Меннис, спотыкаясь, направился прочь от ворчащей толпы. Неужели никто ничего не замечает? Ни один надсмотрщик не подошел до сих пор, чтобы разогнать собравшихся. Ни одного солдата не появилось, чтобы пересчитать рабочих. Случилось что-то дурное. Меннис продолжал двигаться на север, в сторону особняка.
К тому времени, как он добрался до края плоской возвышенности, все остальные заметили наконец дым, едва видимый в утреннем свете. И тут же бросились вдогонку за Меннисом.
Особняк исчез. На его месте осталось лишь черное дымящееся пятно.
Великий лорд-правитель! — прошептал Меннис. — Что случилось?
— Он убил их всех.
Меннис обернулся. Это сказала дочь Джесс. Она стояла неподалеку, глядя вниз, на остатки дома, и на ее юном лице светилось удовлетворение.
— Они все были мертвы, когда он вывел меня наружу, — пояснила девушка. — Все: солдаты, надсмотрщики, лорды… мертвы! Даже лорд Трестинг и его поручители. Хозяин оставил меня, когда поднялся шум, и пошел выяснить, в чем дело. Когда мы покинули дом, я видела его — он лежал, залитый собственной кровью, а из его груди торчал кинжал. А тот человек, который меня спас, бросил в дом факел, когда мы уходили.
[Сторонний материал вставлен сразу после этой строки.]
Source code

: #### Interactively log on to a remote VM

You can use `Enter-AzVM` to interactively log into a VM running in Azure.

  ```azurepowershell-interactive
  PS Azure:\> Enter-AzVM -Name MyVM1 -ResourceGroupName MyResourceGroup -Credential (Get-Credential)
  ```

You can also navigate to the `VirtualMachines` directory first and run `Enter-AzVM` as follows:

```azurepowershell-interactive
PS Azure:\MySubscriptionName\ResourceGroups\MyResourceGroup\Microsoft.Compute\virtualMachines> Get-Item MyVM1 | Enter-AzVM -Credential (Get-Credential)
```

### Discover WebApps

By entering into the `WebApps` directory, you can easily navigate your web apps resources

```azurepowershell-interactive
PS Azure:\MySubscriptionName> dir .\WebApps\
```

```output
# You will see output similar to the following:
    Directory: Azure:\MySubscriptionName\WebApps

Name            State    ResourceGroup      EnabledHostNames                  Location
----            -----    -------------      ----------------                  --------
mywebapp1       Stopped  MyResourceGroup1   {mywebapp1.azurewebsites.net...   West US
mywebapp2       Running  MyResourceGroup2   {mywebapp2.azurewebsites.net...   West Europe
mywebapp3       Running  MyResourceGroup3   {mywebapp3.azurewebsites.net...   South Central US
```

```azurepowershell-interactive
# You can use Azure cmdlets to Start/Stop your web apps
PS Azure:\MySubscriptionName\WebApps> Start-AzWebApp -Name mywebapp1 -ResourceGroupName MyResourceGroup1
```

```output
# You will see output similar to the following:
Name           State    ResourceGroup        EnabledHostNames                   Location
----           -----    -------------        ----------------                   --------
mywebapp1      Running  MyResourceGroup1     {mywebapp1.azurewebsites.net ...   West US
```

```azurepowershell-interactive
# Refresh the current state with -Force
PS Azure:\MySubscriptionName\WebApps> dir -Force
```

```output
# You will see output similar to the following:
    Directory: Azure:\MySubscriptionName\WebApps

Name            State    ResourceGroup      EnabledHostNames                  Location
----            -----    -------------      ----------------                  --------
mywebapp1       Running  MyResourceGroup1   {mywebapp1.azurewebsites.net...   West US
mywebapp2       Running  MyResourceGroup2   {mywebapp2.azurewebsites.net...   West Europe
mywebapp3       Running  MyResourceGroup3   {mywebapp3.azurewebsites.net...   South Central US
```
— Тот человек? — переспросил Меннис. — У него на руках были шрамы, от локтей и ниже?
Девушка молча кивнула.
— Что он за демон такой? — сдавленным голосом пробормотал один из скаа.
— Туманный призрак, — прошептал другой, явно забыв, что Кельсер пришел при свете дня.
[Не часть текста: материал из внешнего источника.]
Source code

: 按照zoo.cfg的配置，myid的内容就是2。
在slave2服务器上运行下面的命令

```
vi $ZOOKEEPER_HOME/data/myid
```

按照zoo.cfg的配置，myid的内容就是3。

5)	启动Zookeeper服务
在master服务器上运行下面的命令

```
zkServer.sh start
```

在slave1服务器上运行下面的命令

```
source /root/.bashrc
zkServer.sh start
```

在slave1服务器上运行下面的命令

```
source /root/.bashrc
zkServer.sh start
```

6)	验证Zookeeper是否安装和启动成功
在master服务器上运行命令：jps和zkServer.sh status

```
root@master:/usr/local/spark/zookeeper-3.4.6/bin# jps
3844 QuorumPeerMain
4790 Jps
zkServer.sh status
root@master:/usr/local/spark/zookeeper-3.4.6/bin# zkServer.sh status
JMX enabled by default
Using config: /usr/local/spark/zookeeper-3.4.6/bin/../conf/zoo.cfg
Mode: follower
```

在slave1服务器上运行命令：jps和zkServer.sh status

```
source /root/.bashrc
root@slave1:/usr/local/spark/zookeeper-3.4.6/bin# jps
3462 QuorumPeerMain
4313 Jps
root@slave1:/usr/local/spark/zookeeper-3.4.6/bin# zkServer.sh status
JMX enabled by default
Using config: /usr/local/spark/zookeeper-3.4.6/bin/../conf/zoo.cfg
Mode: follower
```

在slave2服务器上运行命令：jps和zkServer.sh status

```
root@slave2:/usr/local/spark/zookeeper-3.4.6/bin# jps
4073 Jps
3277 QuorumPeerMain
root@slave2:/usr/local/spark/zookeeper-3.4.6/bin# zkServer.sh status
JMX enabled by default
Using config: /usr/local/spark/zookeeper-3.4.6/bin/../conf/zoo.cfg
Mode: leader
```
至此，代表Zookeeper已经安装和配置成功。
«Но он вышел в туман, — подумал Меннис. — И как ему удалось совершить подобное?.. У лорда Трестинга было больше двух дюжин солдат! Может, с Кельсером тайно пришел целый отряд бунтовщиков?»
Слова Кельсера, сказанные накануне ночью, все еще звучали в ушах старика: «Грядут новые времена…»
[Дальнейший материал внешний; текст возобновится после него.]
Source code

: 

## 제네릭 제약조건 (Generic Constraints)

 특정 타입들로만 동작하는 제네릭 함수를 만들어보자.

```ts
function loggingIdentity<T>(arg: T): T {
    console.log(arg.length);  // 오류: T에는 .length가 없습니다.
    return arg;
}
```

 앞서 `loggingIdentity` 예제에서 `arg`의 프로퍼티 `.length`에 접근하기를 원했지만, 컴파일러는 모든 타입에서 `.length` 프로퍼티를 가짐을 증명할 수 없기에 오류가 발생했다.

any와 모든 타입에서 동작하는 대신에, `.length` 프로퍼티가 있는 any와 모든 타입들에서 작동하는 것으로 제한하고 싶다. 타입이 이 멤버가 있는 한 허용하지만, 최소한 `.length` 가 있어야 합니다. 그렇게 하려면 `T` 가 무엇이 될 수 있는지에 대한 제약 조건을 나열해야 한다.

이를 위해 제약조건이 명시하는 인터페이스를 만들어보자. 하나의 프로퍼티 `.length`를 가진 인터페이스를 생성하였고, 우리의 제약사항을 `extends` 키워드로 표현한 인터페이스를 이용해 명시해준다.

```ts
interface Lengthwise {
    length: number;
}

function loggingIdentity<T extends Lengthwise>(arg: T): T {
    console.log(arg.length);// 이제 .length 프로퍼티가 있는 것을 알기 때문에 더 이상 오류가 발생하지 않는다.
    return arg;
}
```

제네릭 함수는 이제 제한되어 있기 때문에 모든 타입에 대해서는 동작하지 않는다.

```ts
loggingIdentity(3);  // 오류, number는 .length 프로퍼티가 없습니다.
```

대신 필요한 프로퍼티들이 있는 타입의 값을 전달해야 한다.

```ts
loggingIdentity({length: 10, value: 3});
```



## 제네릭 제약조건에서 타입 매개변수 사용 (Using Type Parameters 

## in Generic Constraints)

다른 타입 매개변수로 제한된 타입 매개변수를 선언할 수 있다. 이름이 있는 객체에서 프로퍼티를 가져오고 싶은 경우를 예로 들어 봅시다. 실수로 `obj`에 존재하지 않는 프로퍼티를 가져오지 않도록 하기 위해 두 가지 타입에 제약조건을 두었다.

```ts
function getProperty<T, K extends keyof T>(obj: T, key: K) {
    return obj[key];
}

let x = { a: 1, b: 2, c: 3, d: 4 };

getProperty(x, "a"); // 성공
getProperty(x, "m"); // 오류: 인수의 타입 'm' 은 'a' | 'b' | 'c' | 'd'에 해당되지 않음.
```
— Но что теперь будет с нами? — спросил испуганный Теппер. — Что будет, когда лорд-правитель узнает обо всем? Он подумает, что это мы сделали! Он отправит нас в Ямы, а может, пришлет сюда своего колосса и тот всех прикончит! Зачем беспутный бродяга натворил все это? Неужели он не понимает, чем кончится его затея?
— Он понимает, — сказал Меннис. — Он нас предупредил, Теппер. Он пришел, чтобы устроить небольшие беспорядки.
— Но зачем?
— Затем, что он знает: сами мы никогда не взбунтуемся. Вот он и не оставил нам выбора.
Теппер побледнел.
«Лорд-правитель, — подумал Меннис, — я не могу этого сделать. Я едва поднимаюсь по утрам… я не могу спасти этих людей».
Но разве у него был выбор?
Меннис повернулся к Тепперу.
— Собери людей, Теппер. Мы должны бежать до того, как весть о несчастье достигнет лорда-правителя.